[Data entries]
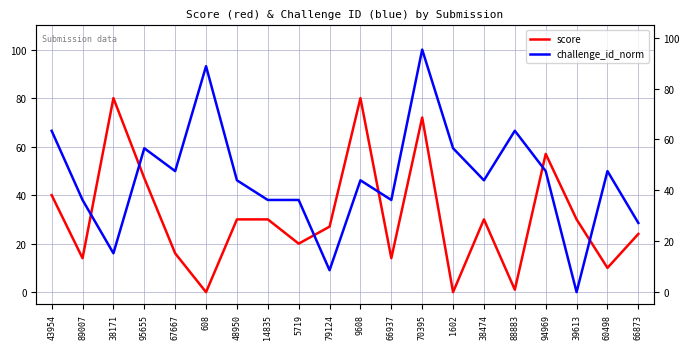

At 1602, list the series in order from smallest to largest.

score, challenge_id_norm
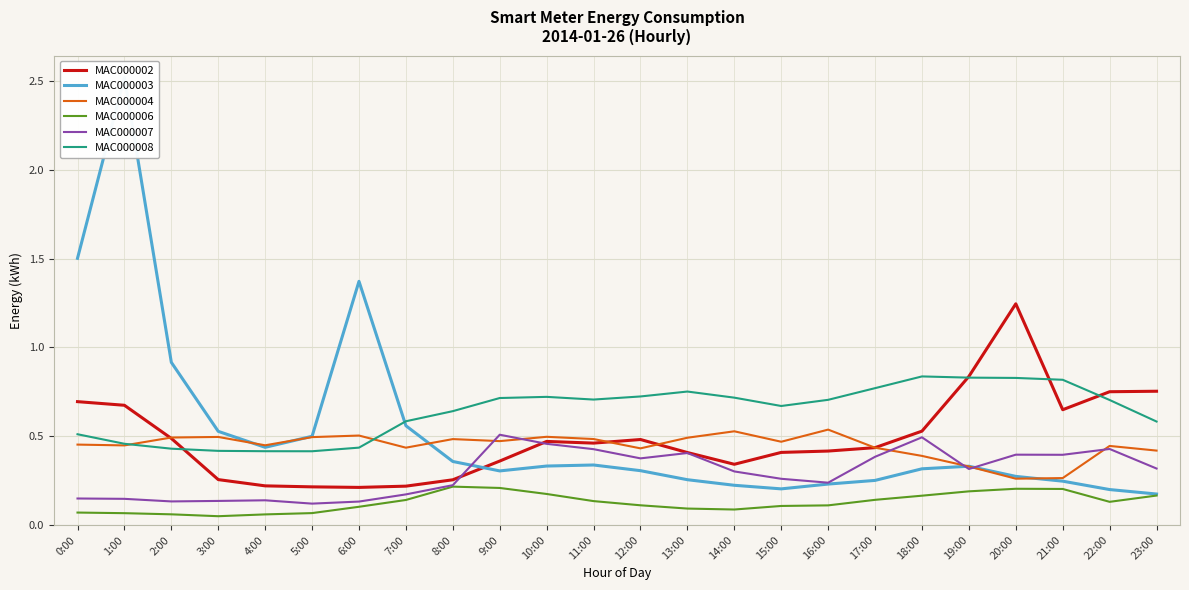

How many lines are shown in the chart?

6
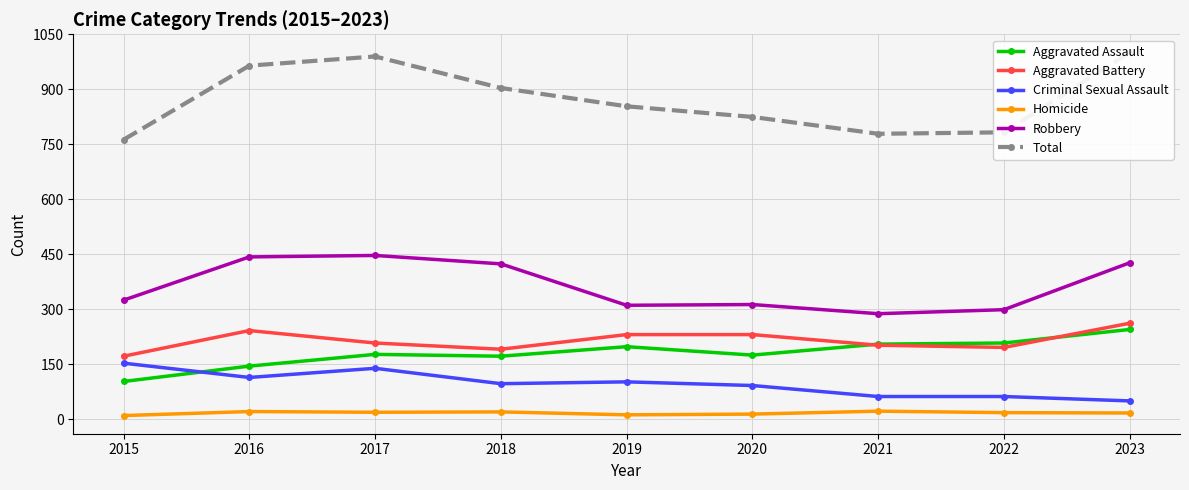

At which label does Total reach its peak?

2023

## ASSIGNMENT
Swap every "chart" for "plot" in the rows above, changing nothing else, and omit the pictures from your output.

## PROBLEM SOLUTION
At 1602, list the series in order from smallest to largest.

score, challenge_id_norm

How many lines are shown in the plot?

6

At which label does Total reach its peak?

2023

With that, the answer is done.